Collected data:
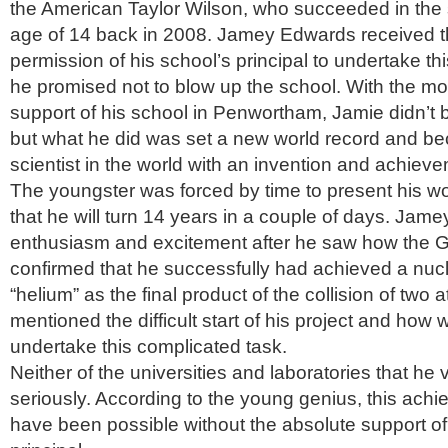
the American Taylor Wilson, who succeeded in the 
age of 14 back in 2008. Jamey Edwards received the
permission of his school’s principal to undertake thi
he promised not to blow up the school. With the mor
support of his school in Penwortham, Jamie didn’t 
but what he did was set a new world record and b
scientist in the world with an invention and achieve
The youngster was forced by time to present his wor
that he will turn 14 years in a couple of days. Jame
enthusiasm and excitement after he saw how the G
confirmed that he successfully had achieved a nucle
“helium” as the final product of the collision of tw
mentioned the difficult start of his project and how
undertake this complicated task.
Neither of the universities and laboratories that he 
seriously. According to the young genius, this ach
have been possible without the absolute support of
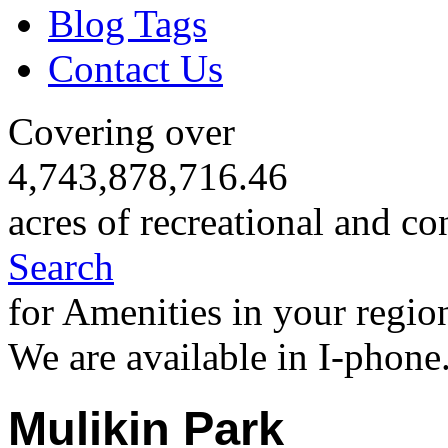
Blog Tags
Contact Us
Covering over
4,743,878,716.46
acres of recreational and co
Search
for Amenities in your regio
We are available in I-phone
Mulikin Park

--- Task to carry out ---
The records above should be reproduced exactly, with the pictures omitted.

--- Solved exercise ---
the American Taylor Wilson, who succeeded in the 
age of 14 back in 2008. Jamey Edwards received the
permission of his school’s principal to undertake thi
he promised not to blow up the school. With the mor
support of his school in Penwortham, Jamie didn’t 
but what he did was set a new world record and b
scientist in the world with an invention and achieve
The youngster was forced by time to present his wor
that he will turn 14 years in a couple of days. Jame
enthusiasm and excitement after he saw how the G
confirmed that he successfully had achieved a nucle
“helium” as the final product of the collision of tw
mentioned the difficult start of his project and how
undertake this complicated task.
Neither of the universities and laboratories that he 
seriously. According to the young genius, this ach
have been possible without the absolute support of
Blog Tags
Contact Us
Covering over
4,743,878,716.46
acres of recreational and co
Search
for Amenities in your regio
We are available in I-phone
Mulikin Park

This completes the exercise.